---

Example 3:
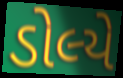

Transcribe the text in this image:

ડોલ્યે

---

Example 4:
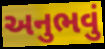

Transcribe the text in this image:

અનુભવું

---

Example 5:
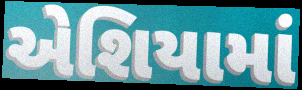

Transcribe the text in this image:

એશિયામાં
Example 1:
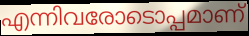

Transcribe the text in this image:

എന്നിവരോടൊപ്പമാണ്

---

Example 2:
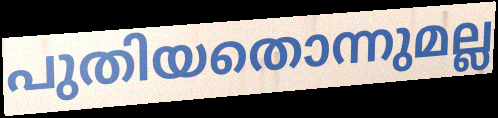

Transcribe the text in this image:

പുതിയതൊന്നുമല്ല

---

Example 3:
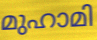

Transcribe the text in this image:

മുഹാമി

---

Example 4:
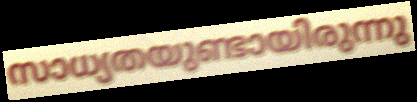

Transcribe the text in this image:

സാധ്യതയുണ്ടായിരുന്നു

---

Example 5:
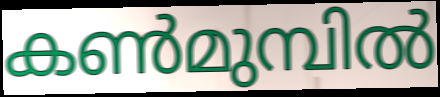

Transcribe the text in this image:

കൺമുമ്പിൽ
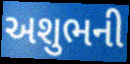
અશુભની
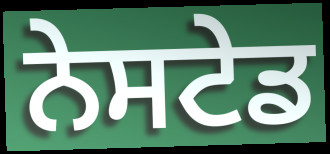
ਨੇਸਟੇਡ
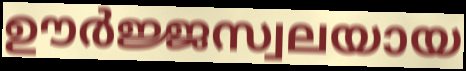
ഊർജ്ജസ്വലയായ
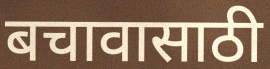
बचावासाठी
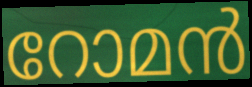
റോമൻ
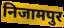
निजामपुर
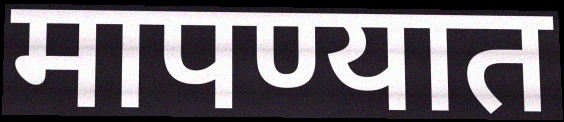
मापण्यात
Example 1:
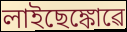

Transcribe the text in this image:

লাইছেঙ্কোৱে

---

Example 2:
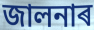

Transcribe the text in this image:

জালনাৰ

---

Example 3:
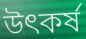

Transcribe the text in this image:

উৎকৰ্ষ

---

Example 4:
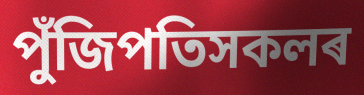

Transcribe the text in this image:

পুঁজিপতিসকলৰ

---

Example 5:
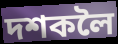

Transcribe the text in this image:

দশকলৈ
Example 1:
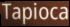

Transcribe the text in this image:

__________

== YOUR GOAL ==
Every line above is to be reproduced verbatim, and the pictures are to be omitted.

== YOUR SOLUTION ==
---

Example 3:

Transcribe the text in this image:

ડોલ્યે

---

Example 4:

Transcribe the text in this image:

અનુભવું

---

Example 5:

Transcribe the text in this image:

એશિયામાં
Example 1:

Transcribe the text in this image:

എന്നിവരോടൊപ്പമാണ്

---

Example 2:

Transcribe the text in this image:

പുതിയതൊന്നുമല്ല

---

Example 3:

Transcribe the text in this image:

മുഹാമി

---

Example 4:

Transcribe the text in this image:

സാധ്യതയുണ്ടായിരുന്നു

---

Example 5:

Transcribe the text in this image:

കൺമുമ്പിൽ
અશુભની
ਨੇਸਟੇਡ
ഊർജ്ജസ്വലയായ
बचावासाठी
റോമൻ
निजामपुर
मापण्यात
Example 1:

Transcribe the text in this image:

লাইছেঙ্কোৱে

---

Example 2:

Transcribe the text in this image:

জালনাৰ

---

Example 3:

Transcribe the text in this image:

উৎকৰ্ষ

---

Example 4:

Transcribe the text in this image:

পুঁজিপতিসকলৰ

---

Example 5:

Transcribe the text in this image:

দশকলৈ
Example 1:

Transcribe the text in this image:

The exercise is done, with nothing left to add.